Dopo il solito rituale di toilette, esco avvolta dal mantello della notte. Fuori, solo i dipendenti di ams, che si aggirano a raccogliere spazzatura e mozziconi di sigarette gettati a terra.

Anche la metro e’ vuota e silenziosa. Vederla così e’ un privilegio per pochi. Di giorno, infatti, il sottosuolo di Milano e’attraversato da fiumi umani di persone vestite di nero stordite dalle troppe percezioni sensoriali.

Odori più o meno acri, suoni più o meno sordi, e movimento, dappertutto. Qui o si segue il ritmo silenzioso che sincronizza l’ andatura dei milanesi, o si rischia l’ impatto con qualsiasi altro corpo semovente.

Mi accorgo che ancora non ho imparato questa silenziosa danza.

Per ora mi faccio largo tra la folla a suon di spintoni, gomitate oppure mi servo del mio borsone per rimbalzare contro gli altri ed arrivare al metro, a mo di pallina da flipper.

Gli altri, la maggior parte almeno, sembrano capirsi, sentirsi a vicenda.

Corvetto. Risalgo in superficie.

E’ ancora buio.

Con passo svelto, mi addentro nelle viuzze del quartiere. Mi accorgo di aver lavorato in tutte le tabaccherie che incontro per strada. Sorrido sconsolata.

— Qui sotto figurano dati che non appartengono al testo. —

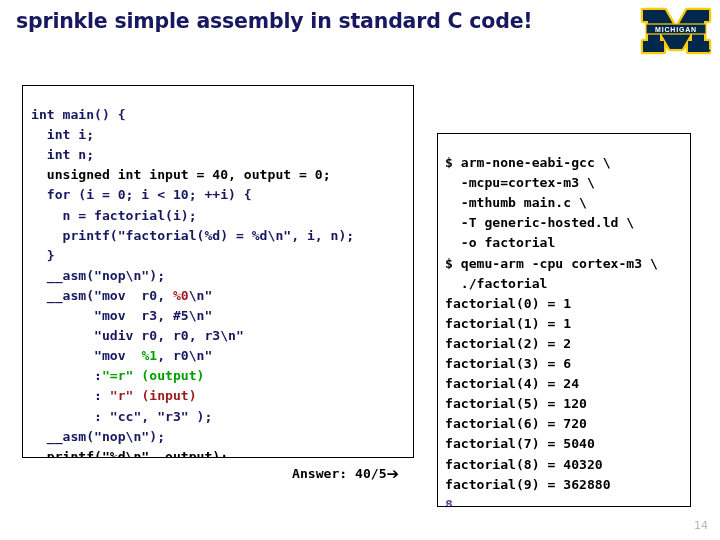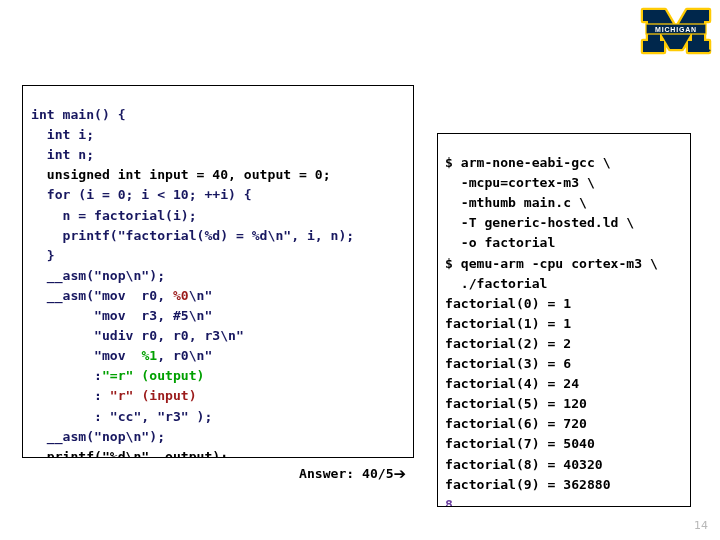"sprinkle simple assembly in standard" span.tline { html: none -> <span>sprinkle simple assembly in standard C code!</span> }
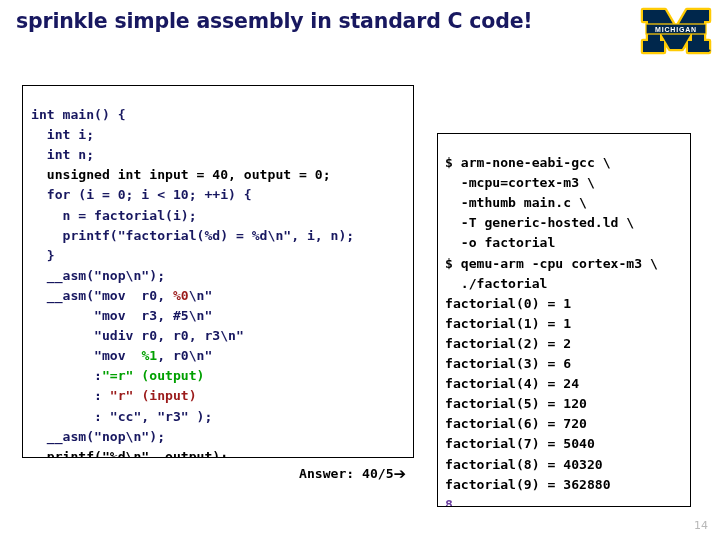"Answer: 40/5➔" #answer-note { left: 299px -> 292px }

Mentre cammino mi guardo attorno. A differenza del centro, in strada incontro diverse persone. Trovo la gente più assurda e anticonvenzionale.

Un’altra Milano.

Quella dove puoi essere ciò che vuoi. Quella dove la hostess è l’ospite d’onore e non la rompicoglioni.

Arrivo in rivendita, un signore mi si avvicina e mi chiede come mi chiamo, porgendo la mano.

Io la stringo, un po’ titubante e gli dico: “piacere Aria“. Lui risponde, “piacere io sono The Wolf”.

“Lo sai perché The Wolf?” Mi chiede.

“Mah…”prendo tempo.

Mi viene in mente il bel di Caprio in giacca e cravatta a Wall Street..una immagine non proprio calzante, per usare un eufemismo.

Mi sforzo, ma non riesco a trovare nessuna ragione per cui questo anziano signore possa essere ricondotto a un lupo.

Non si fa attendere la risposta.

“Te  lo dico io..” mi anticipa il mio curioso interlocutore.

E mentre apre le fauci, aiutandosi con entrambe le mani, per mostrarmi meglio il tesoro nascosto, biascica un “guarrrda qua“.

Ebbene, ecco comparire due solitari denti canini che brillano come zanne. Nient’altro.

Io resto, nell’ordine: allibita, immobile, in piedi, sui tacchi alle sei di mattina a osservare il contenuto del cavo orale di The Wolf e non posso fare altro che pensare a Di Caprio che mi dice: “tutto questo è legale?”.

Lezione n. 11:  se ti restano solo due canini, valutare una dentiera potrebbe non essere un’idea folle.